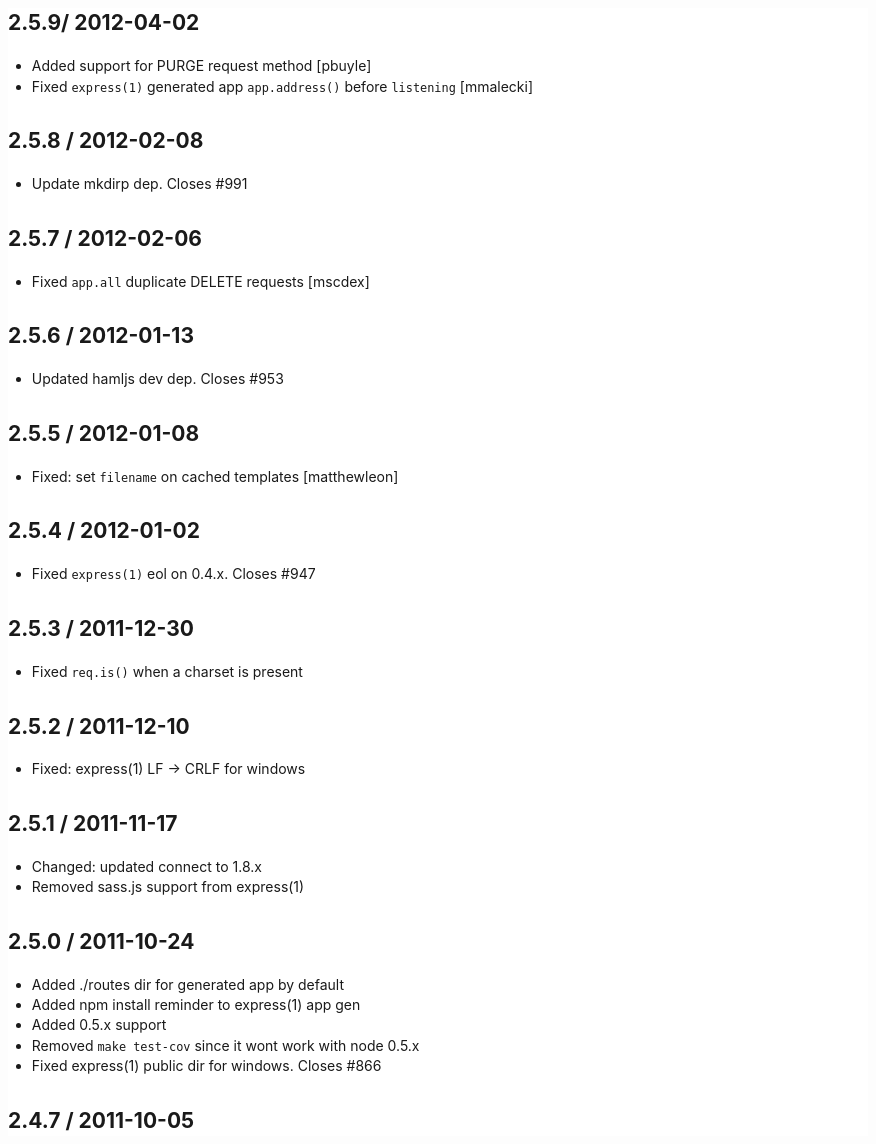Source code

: ## 2.5.9/ 2012-04-02

* Added support for PURGE request method \[pbuyle\]
* Fixed `express(1)` generated app `app.address()` before `listening` \[mmalecki\]

## 2.5.8 / 2012-02-08

* Update mkdirp dep. Closes \#991

## 2.5.7 / 2012-02-06

* Fixed `app.all` duplicate DELETE requests \[mscdex\]

## 2.5.6 / 2012-01-13

* Updated hamljs dev dep. Closes \#953

## 2.5.5 / 2012-01-08

* Fixed: set `filename` on cached templates \[matthewleon\]

## 2.5.4 / 2012-01-02

* Fixed `express(1)` eol on 0.4.x. Closes \#947

## 2.5.3 / 2011-12-30

* Fixed `req.is()` when a charset is present

## 2.5.2 / 2011-12-10

* Fixed: express\(1\) LF -&gt; CRLF for windows

## 2.5.1 / 2011-11-17

* Changed: updated connect to 1.8.x
* Removed sass.js support from express\(1\)

## 2.5.0 / 2011-10-24

* Added ./routes dir for generated app by default
* Added npm install reminder to express\(1\) app gen
* Added 0.5.x support
* Removed `make test-cov` since it wont work with node 0.5.x
* Fixed express\(1\) public dir for windows. Closes \#866

## 2.4.7 / 2011-10-05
───
Go through the records and copy each line with "generated" in it.

OUTPUT OF THE EXERCISE
* Fixed `express(1)` generated app `app.address()` before `listening` \[mmalecki\]
* Added ./routes dir for generated app by default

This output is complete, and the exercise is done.